Briana Bierschbach//March 20, 2012//
Briana Bierschbach//March 20, 2012//
More than a dozen Republican lawmakers called on the leadership in the House and Senate caucuses to bring a contentious right-to-work constitutional amendment up for a full vote in both chambers.
GOP Sen. Dave Thompson, the chief sponsor of the amendment in the Senate, urged leadership at a Tuesday Capitol news conference to move the bill from its current position in the Senate Rules Committee. Despite expressing “disappointment” that the bill has not moved quickly through the legislative process, Thompson ruled out the possibility that he would use an obscure Senate rule to pull the bill from committee and move it directly to the floor. Thompson said his deadline to use Senate Rule 5 would have been last Friday.
“We believe people want and deserve to have a hearing and a vote on this bill,” GOP Sen. David Hann said. When asked if the bill has the votes in his caucus to pass off the Senate floor, Hann said there’s “only one way to find out, and that’s to bring it to the floor.”
“As it stands right now our leadership certainly has control of what’s going on in the caucus.
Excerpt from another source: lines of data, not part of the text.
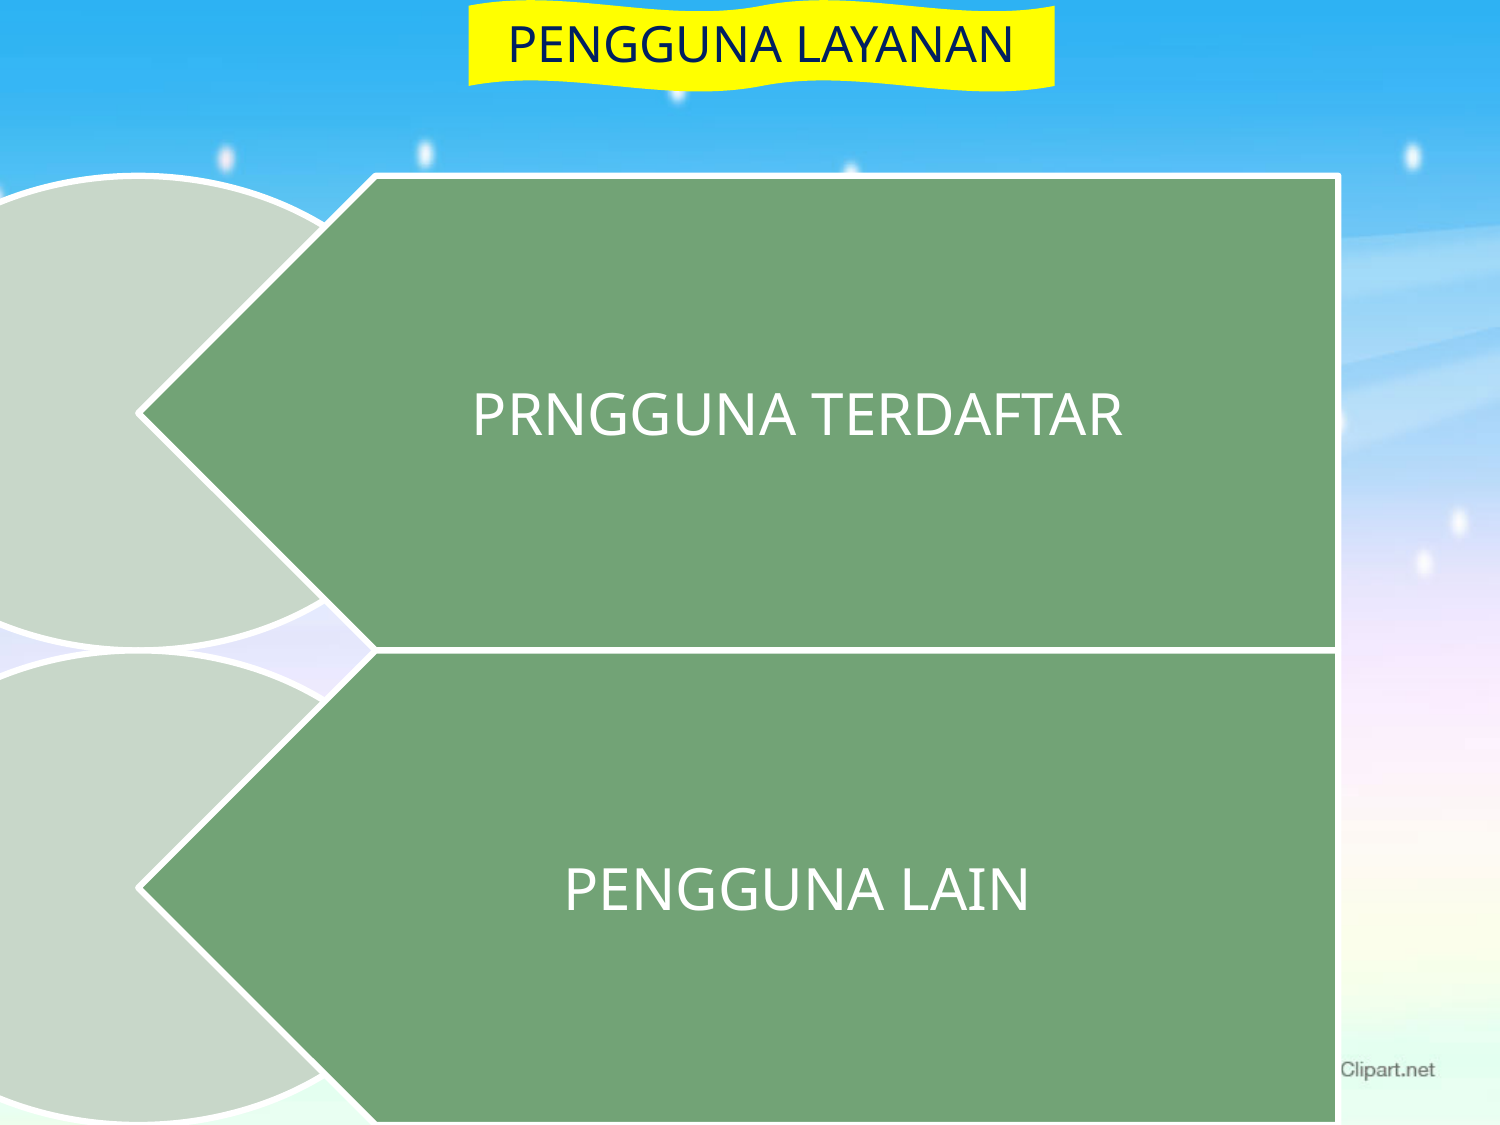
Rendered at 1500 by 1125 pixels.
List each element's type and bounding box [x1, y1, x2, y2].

picture [0, 0, 1500, 175]
text_box [0, 175, 1500, 1125]
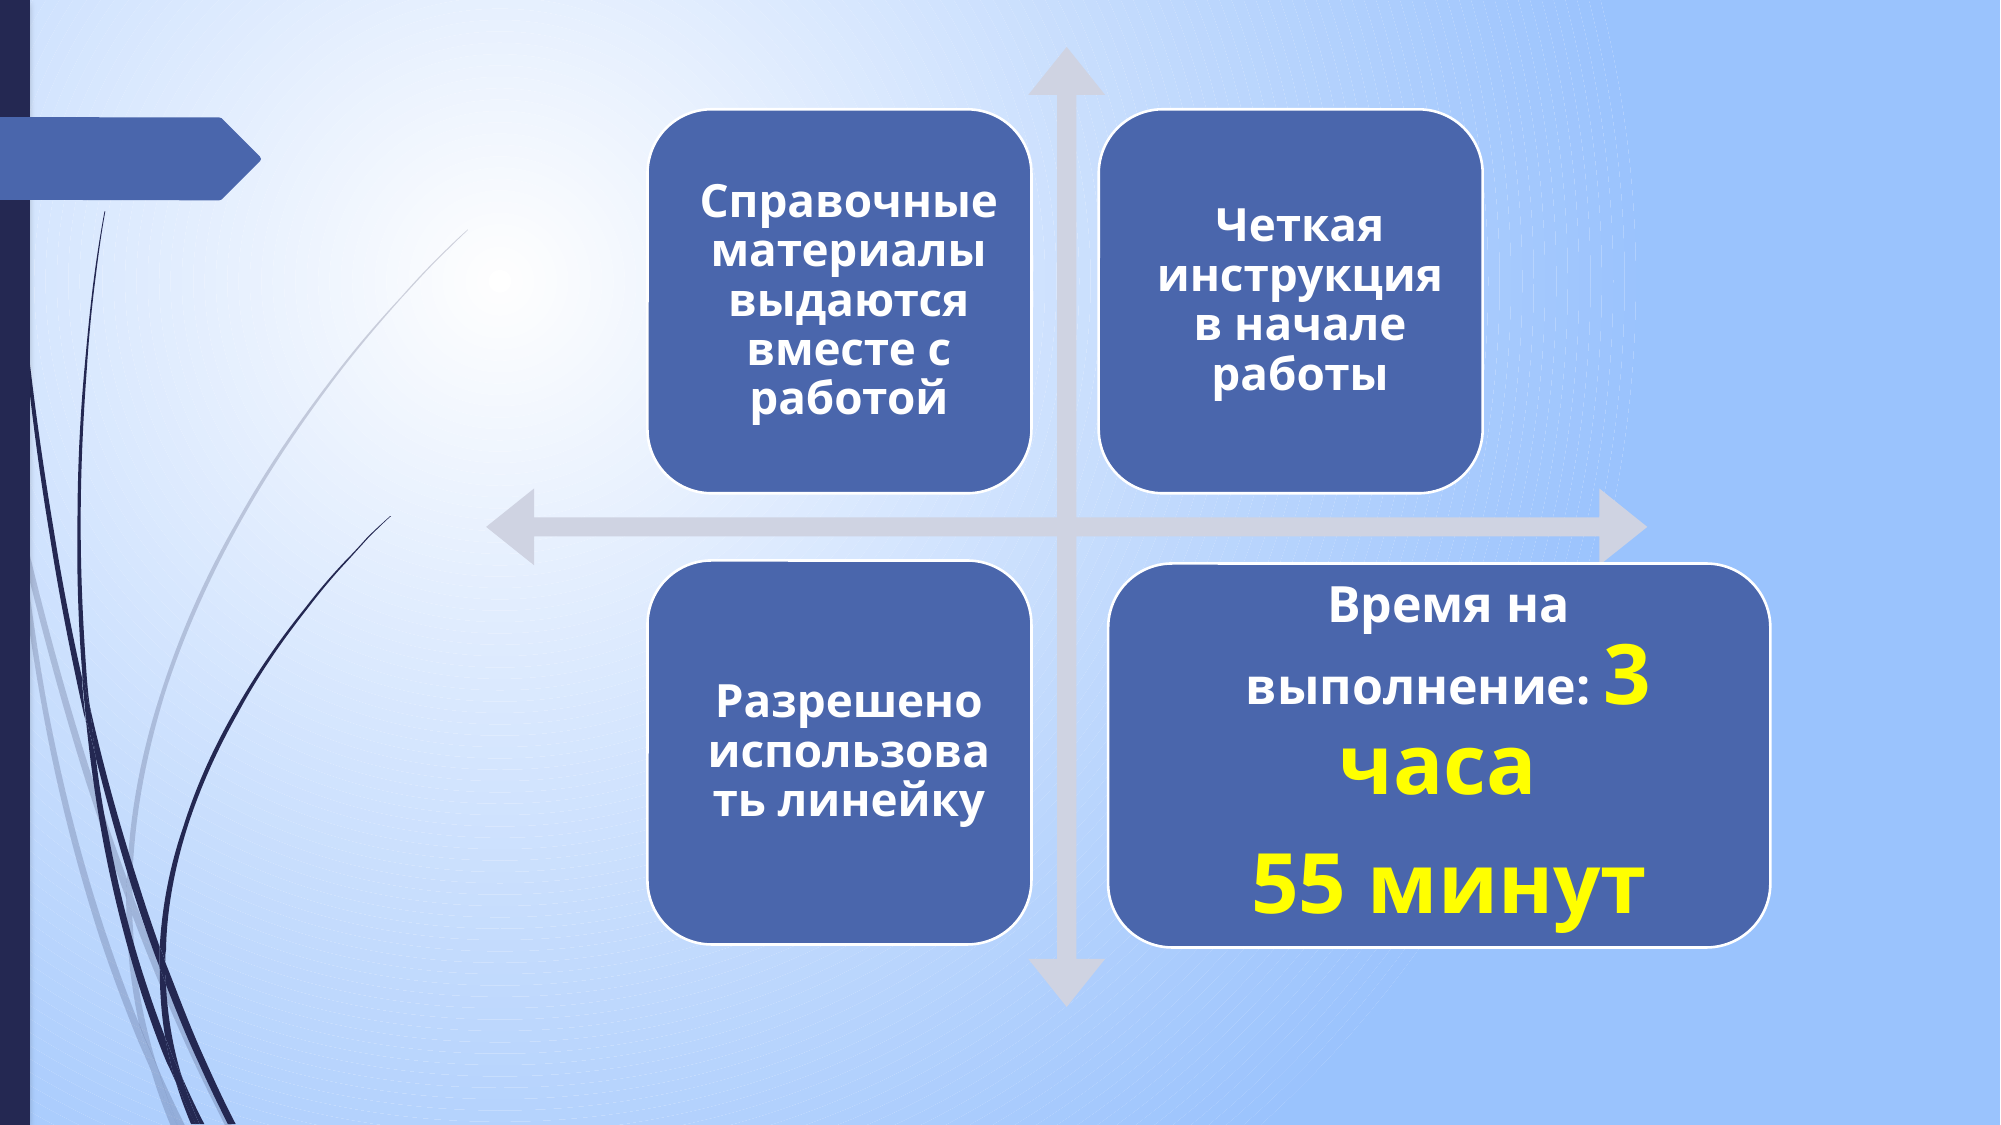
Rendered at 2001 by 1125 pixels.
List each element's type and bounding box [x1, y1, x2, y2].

It’s in the Rules Committee and it’s under their jurisdiction,” he said. “I don’t know of anyone who opposes it on the idea, on the merits.”
The bill has been a flash point not only between DFLers, unions and Republicans, but within the Republican caucuses themselves. Thompson recently used a so-called “nuclear” option on the floor to move the bill from its stalled position in the Jobs and Economic Growth Committee to the Judiciary Committee, where many suspected it would have enough Republican votes to pass. The amendment passed out of the committee last week, with GOP Assistant Majority Leader Bill Ingebrigtsen voting against the measure with all DFLers.
GOP Sens. Ted Lillie, Roger Chamberlain, Gretchen Hoffman, Michelle Benson, Warren Limmer, Benjamin Kruse, Dan Hall, Scott Newman and Paul Gazelka joined Hann and Thompson, along with GOP House Republicans Steve Drazkowski, the chief author of the amendment, and Keith Downey.
The bill has yet to get a hearing the House Commerce and Regulatory Reform Committee, where it currently sits. Drazkowski also urged House leadership to move the bill.